» **What you have to do**: In the entries below, filter for the word "elbow" and copy every matching line.

########################################

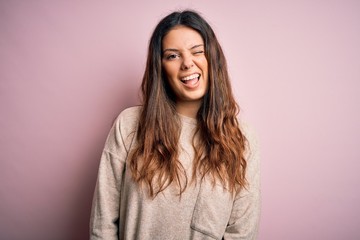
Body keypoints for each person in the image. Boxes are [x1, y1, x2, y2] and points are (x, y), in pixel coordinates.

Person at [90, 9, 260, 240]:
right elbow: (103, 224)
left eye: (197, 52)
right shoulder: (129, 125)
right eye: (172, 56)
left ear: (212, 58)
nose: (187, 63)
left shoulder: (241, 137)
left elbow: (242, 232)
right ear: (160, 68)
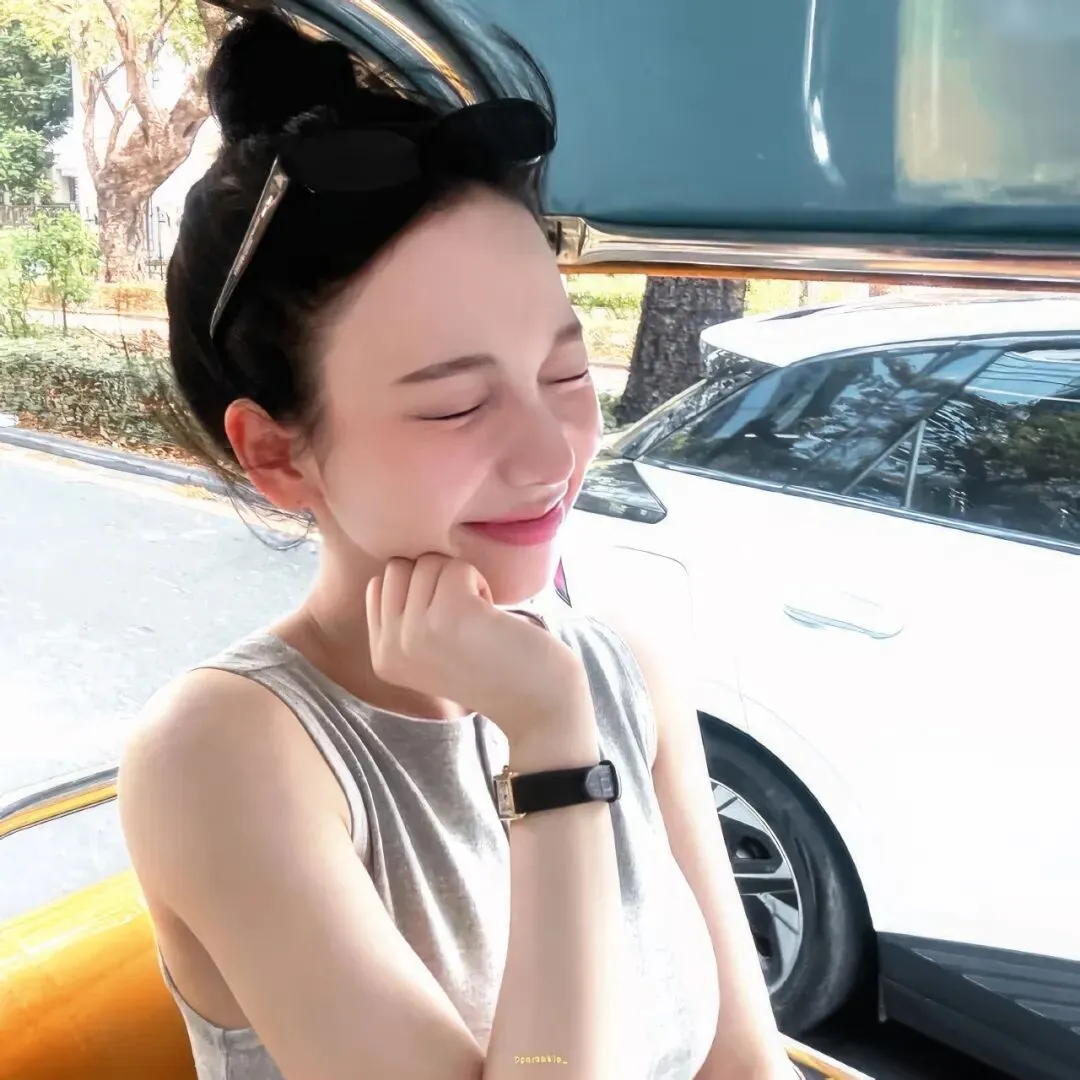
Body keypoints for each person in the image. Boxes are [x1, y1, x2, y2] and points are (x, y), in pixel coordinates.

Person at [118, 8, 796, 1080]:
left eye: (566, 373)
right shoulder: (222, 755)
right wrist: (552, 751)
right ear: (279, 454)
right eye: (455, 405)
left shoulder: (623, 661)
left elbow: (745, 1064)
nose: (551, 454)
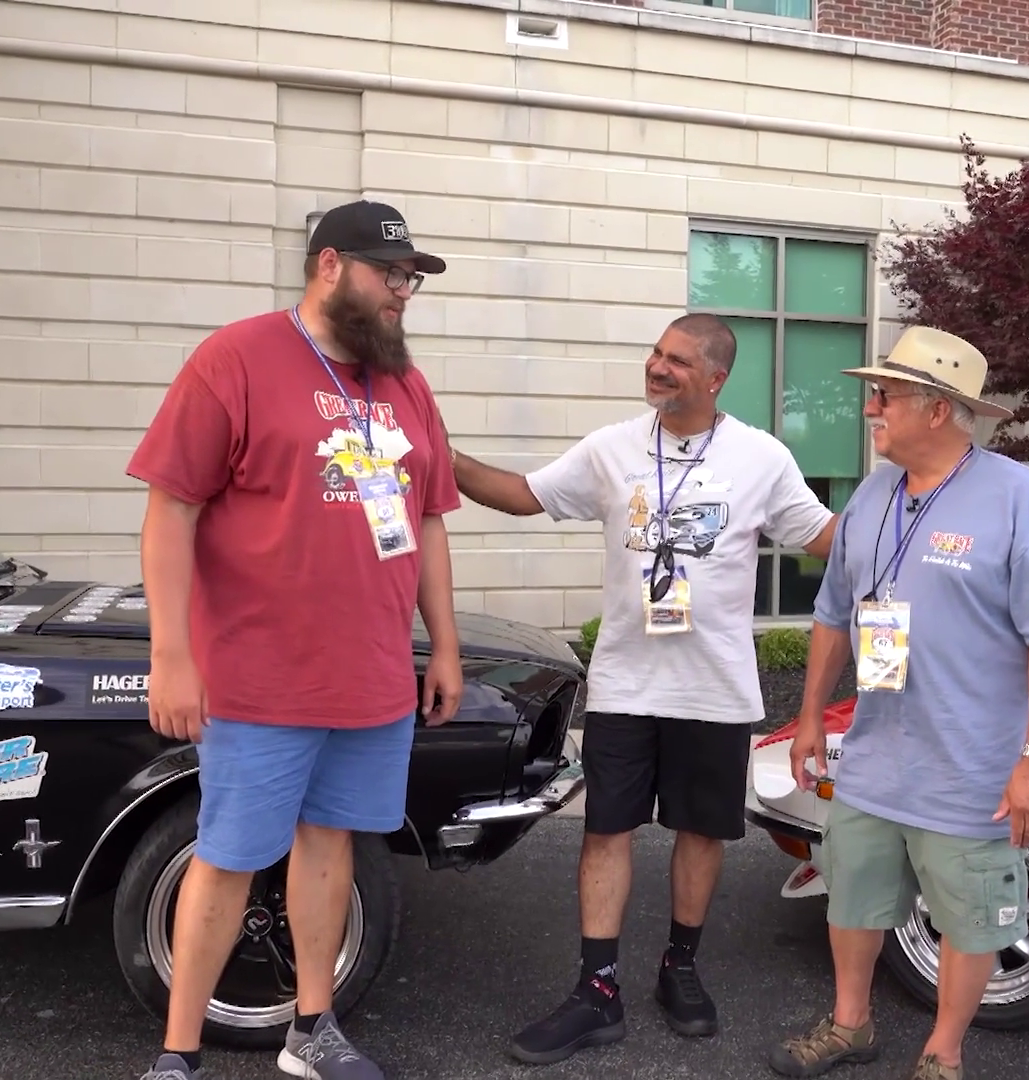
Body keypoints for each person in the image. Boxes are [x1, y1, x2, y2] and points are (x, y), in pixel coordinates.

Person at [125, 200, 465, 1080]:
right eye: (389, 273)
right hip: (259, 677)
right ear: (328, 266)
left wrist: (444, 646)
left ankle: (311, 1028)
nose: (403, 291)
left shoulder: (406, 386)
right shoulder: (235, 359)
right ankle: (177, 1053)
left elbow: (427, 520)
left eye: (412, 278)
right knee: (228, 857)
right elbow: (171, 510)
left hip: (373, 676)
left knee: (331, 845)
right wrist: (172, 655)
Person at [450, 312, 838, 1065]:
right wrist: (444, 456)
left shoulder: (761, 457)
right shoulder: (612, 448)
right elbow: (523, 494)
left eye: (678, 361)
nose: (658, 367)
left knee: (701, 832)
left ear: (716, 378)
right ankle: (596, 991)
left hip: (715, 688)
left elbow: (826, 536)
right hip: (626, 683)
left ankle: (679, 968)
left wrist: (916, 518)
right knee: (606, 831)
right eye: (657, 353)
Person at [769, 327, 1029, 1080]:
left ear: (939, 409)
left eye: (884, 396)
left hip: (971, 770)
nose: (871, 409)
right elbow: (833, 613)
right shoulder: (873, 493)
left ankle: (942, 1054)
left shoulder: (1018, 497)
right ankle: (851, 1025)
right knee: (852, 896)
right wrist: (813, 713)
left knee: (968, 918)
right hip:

########################################

» **Written solution**:
right elbow: (103, 224)
left elbow: (242, 232)
left elbow: (745, 1064)
left elbow: (427, 520)
right elbow: (171, 510)
right elbow: (523, 494)
left elbow: (826, 536)
right elbow: (833, 613)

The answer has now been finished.